Friday, November 22, 2019

Be Patient


It is inevitable. There will come a time when you cannot take care of yourself. How are you as a patient to another?
It maybe a sudden event like a heart attack or a car crash when you wake up and you are in someplace unfamiliar with lots of people staring at you. You will have tubes and electronic gizmos attached all over your body to the sounds of beeps and whirs and you are not in control.
It is nice of our society to pick us up and cart us off to a medical center before the buzzards arrive, but other than mumbling to weird questions and trying to apply to directions, you are totally under control of others who tell you when to sleep and what to wear and what to eat without your consent. If that wasn’t good enough, they will pump stuff into your veins and make you swallow pills and then record you followed instructions.
Not having been to visit with a medical professional in (mumble) years, but have had a history of being part of the naked prisons in the sterile environment, self-medication has been the best policy. Total control; for better or worse. “No one to blame but myself” is a mantra.
Still of sound mind (questionable) and ancient body, one day the commands from the brain will not operate the functions required. At that point, someone else will have to step in to provide the services of eating, drinking, motion and (best of all) pooping.
Normally this is the time for family to step in. Just having the same last name does not legally require taking responsibility for this impaired relative.
Again, our guilt against destroying other people and places provides social services for those disadvantaged. Who can pass up a red bucket these days?

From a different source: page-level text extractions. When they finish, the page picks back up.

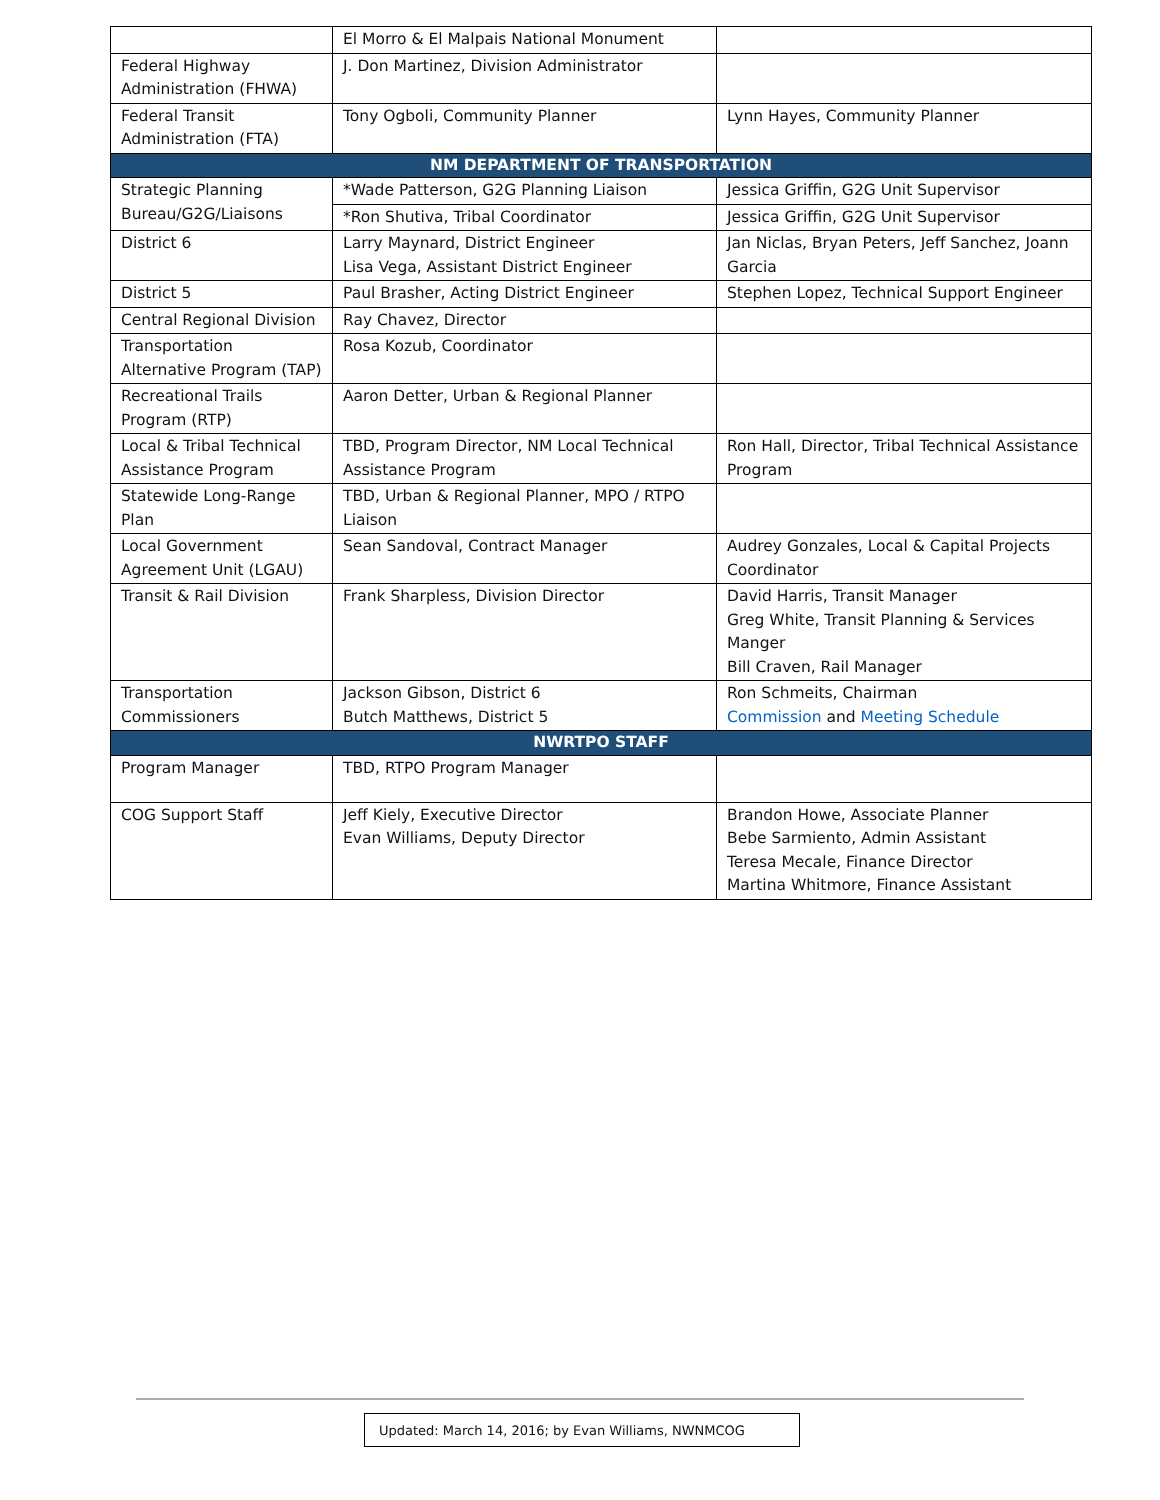| | El Morro & El Malpais National Monument | |
| Federal Highway Administration (FHWA) | J. Don Martinez, Division Administrator | |
| Federal Transit Administration (FTA) | Tony Ogboli, Community Planner | Lynn Hayes, Community Planner |
| NM DEPARTMENT OF TRANSPORTATION | | |
| Strategic Planning Bureau/G2G/Liaisons | *Wade Patterson, G2G Planning Liaison | Jessica Griffin, G2G Unit Supervisor |
| | *Ron Shutiva, Tribal Coordinator | Jessica Griffin, G2G Unit Supervisor |
| District 6 | Larry Maynard, District Engineer Lisa Vega, Assistant District Engineer | Jan Niclas, Bryan Peters, Jeff Sanchez, Joann Garcia |
| District 5 | Paul Brasher, Acting District Engineer | Stephen Lopez, Technical Support Engineer |
| Central Regional Division | Ray Chavez, Director | |
| Transportation Alternative Program (TAP) | Rosa Kozub, Coordinator | |
| Recreational Trails Program (RTP) | Aaron Detter, Urban & Regional Planner | |
| Local & Tribal Technical Assistance Program | TBD, Program Director, NM Local Technical Assistance Program | Ron Hall, Director, Tribal Technical Assistance Program |
| Statewide Long-Range Plan | TBD, Urban & Regional Planner, MPO / RTPO Liaison | |
| Local Government Agreement Unit (LGAU) | Sean Sandoval, Contract Manager | Audrey Gonzales, Local & Capital Projects Coordinator |
| Transit & Rail Division | Frank Sharpless, Division Director | David Harris, Transit Manager Greg White, Transit Planning & Services Manger Bill Craven, Rail Manager |
| Transportation Commissioners | Jackson Gibson, District 6 Butch Matthews, District 5 | Ron Schmeits, Chairman Commission and Meeting Schedule |
| NWRTPO STAFF | | |
| Program Manager | TBD, RTPO Program Manager | |
| COG Support Staff | Jeff Kiely, Executive Director Evan Williams, Deputy Director | Brandon Howe, Associate Planner Bebe Sarmiento, Admin Assistant Teresa Mecale, Finance Director Martina Whitmore, Finance Assistant |
Updated: March 14, 2016; by Evan Williams, NWNMCOG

Lucky for the rest of us, those kind souls will pick us up, push us around, show us how to fill our time with entertainment and exercise, then go home to wash it down with wine for a paycheck.
Change your wardrobe for paper gowns open in the back to show everyone your ass. Put away those fine French patent leather shoes for some Wal-Mart slippers. Is it cold? Climb on your thin pad squeaky bed with its roller frame and pull up your paper-thin covers. Drink your water through a straw when handed to you.
Learn how to maneuver into the crowd at meal time as if getting to the table early will get you an additional napkin or package of crackers to take back to your room. This is the best you got.
You are now depending on another.
If that other isn’t a blood relative and possibly written into your will, what the heck do they care if you are comfortable or not? They are paid to clean up after you and if the insurance you purchased for so many years pays the exorbitant prices charged by the medical professionals, they will still get minimum wage. Sort of puts you in a bind.
It is easy to look behind with the photos and the memories, but there is no telling what tomorrow holds. Where is the breaking point when suicide seems to be an alternative? Even that at some point will be beholding on another.
At this season of gatherings, we get to see those who are older and weaker without much more time left and wonder when we will be sitting there too. Always courteously hold the chair for the elderly. Give them an arm when walking downstairs. You may show others how to reward you later.